The solar industry has gone supernova, adding jobs to the American economy at ten times the national average. That includes veterans, who are “employed within the solar industry at higher-than-average rates,” according to a new joint report from The Solar Foundation and Operation Free. Over 13,000 military veterans now work within the sunshine industry, comprising over 9 percent of its quickly growing workforce.
Mission accomplished.
This week, the very good news was trumpeted to a U.S. House of Representatives Subcommittee on Energy and Mineral Resources hearing, whose chairman Doug Lamborn (R-Colo.) noted (PDF) that veterans suffer from a much higher unemployment rate than the national average.

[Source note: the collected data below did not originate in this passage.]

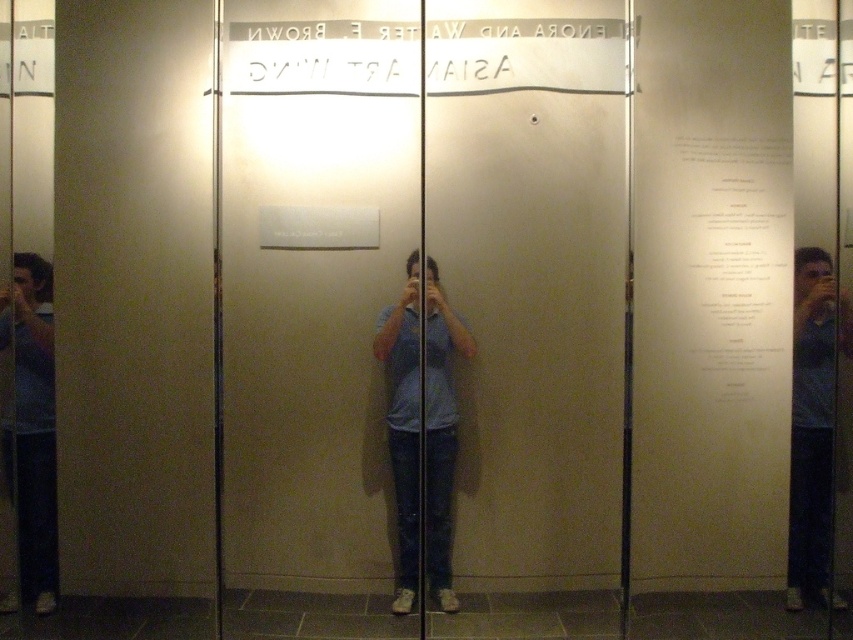
Question: Is transparent glass door at center wider than blue denim jeans at right?

Choices:
 (A) no
 (B) yes

Answer: (B)

Question: Which point is closer to the camera?

Choices:
 (A) click(x=405, y=499)
 (B) click(x=36, y=556)
 (C) click(x=817, y=392)
 (D) click(x=463, y=161)

Answer: (B)

Question: Is transparent glass door at center below blue denim jeans at right?

Choices:
 (A) yes
 (B) no

Answer: (B)

Question: Which of the following is the closest to the observer?

Choices:
 (A) pos(35,268)
 (B) pos(440,355)
 (C) pos(335,109)

Answer: (A)

Question: Among these points, which one is nearest to the camera?

Choices:
 (A) (x=19, y=360)
 (B) (x=442, y=586)
 (C) (x=500, y=605)
 (D) (x=786, y=592)

Answer: (A)

Question: Can you confirm if transparent glass door at center is positioned to the right of light blue fabric at center?

Choices:
 (A) yes
 (B) no

Answer: (B)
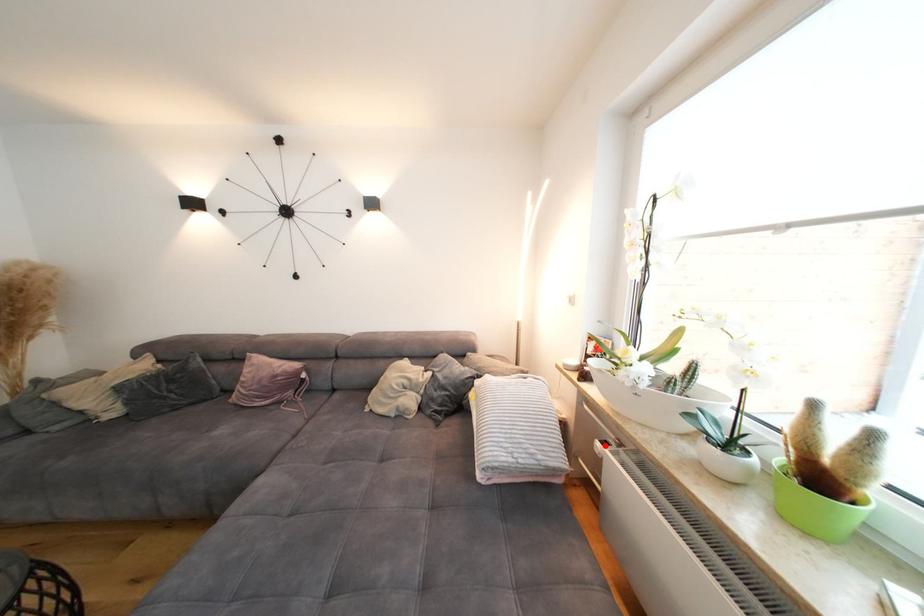
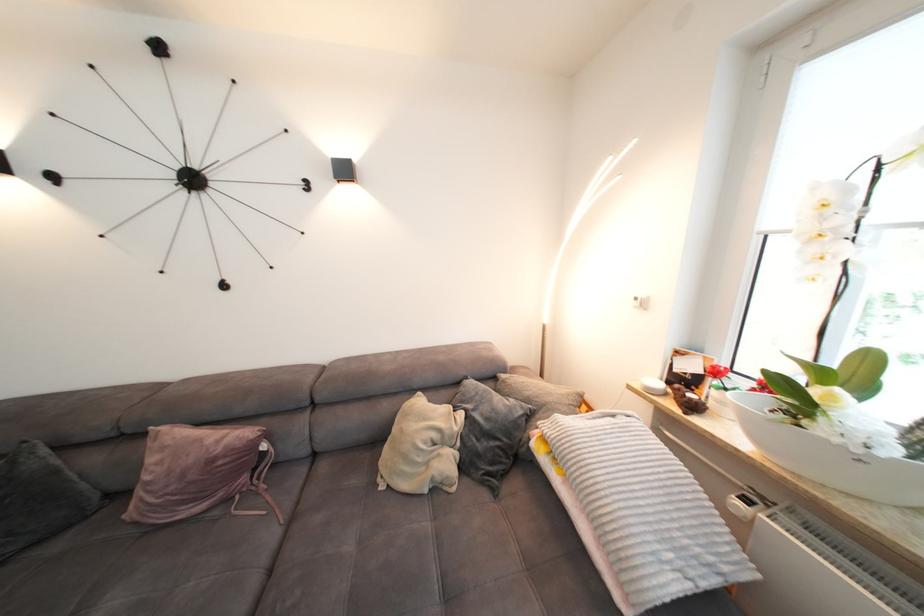
Question: I am providing you with two images of the same scene from different viewpoints. In image1, a red point is highlighted. Considering the same 3D point in image2, which of the following is correct?

Choices:
 (A) It is closer
 (B) It is farther

Answer: (B)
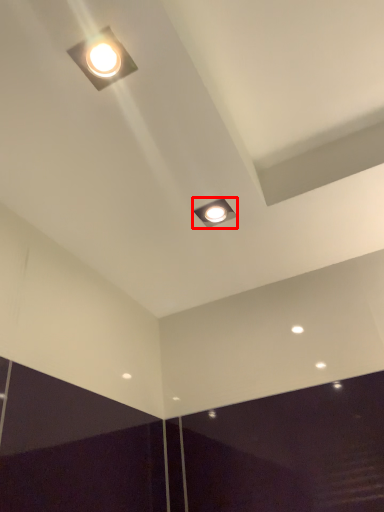
Question: From the image's perspective, what is the correct spatial positioning of lamp (annotated by the red box) in reference to lamp?

Choices:
 (A) above
 (B) below

Answer: (B)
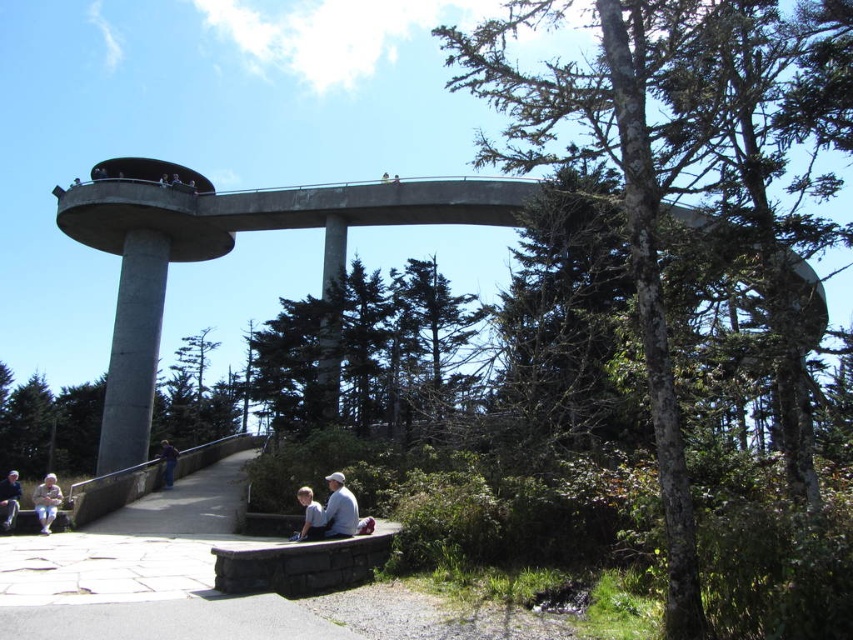
You are standing on the viewing deck and want to borrow a jacket from someone. You see the light blue denim jacket at lower center and the light beige fabric jacket at lower left. Which jacket is positioned more to the left side of the deck?

The light beige fabric jacket at lower left is positioned more to the left side of the deck.

You are standing on the viewing deck and notice two jackets hanging on a railing at the lower left corner. Which jacket is positioned more to the left between the light beige fabric jacket at lower left and the light brown leather jacket at lower left?

The light brown leather jacket at lower left is positioned more to the left since the light beige fabric jacket at lower left is to its right.

You are standing on the viewing deck and notice two jackets hanging on a railing nearby. The jackets are both at the lower left of your view. Which jacket is closer to the ground, the light beige fabric jacket at lower left or the light brown leather jacket at lower left?

The light brown leather jacket at lower left is closer to the ground because the light beige fabric jacket at lower left is positioned above it.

That was quickly followed with a statement from House Natural Resources Committee member Pete DeFazio (D-OR), who added, “These are good-paying, highly skilled jobs in a sustainable, renewable industry that increases national security through energy independence.”
Even during an era of stunning political gridlock, solar panels manage to be a bipartisan issue.
“Based upon the data from our National Solar Jobs Census 2013, this short report establishes the first and most complete understanding to date of veteran employment in the U.S. solar industry,” Solar Foundation president and executive director Andrea Luecke explained in a press release. “Veterans are invaluable contributors to the solar workforce and an essential part of the solar industry’s explosive growth.”
Which is a welcome relief as well as an inevitable transition, given that the United States military continues to be one of Earth’s worst polluters, from its oil-dependent war machines and supply chains to its geopolitical chess games to control what fossil fuels are still globally available in an epoch of destabilized climate change. Transitioning veterans, as well as the overall military they have served, to an exploding renewables industry, when smoke clears, is clearly an economic, political and environmental no-brainer.
The worst thing Americans can say about it is that it isn’t happening faster.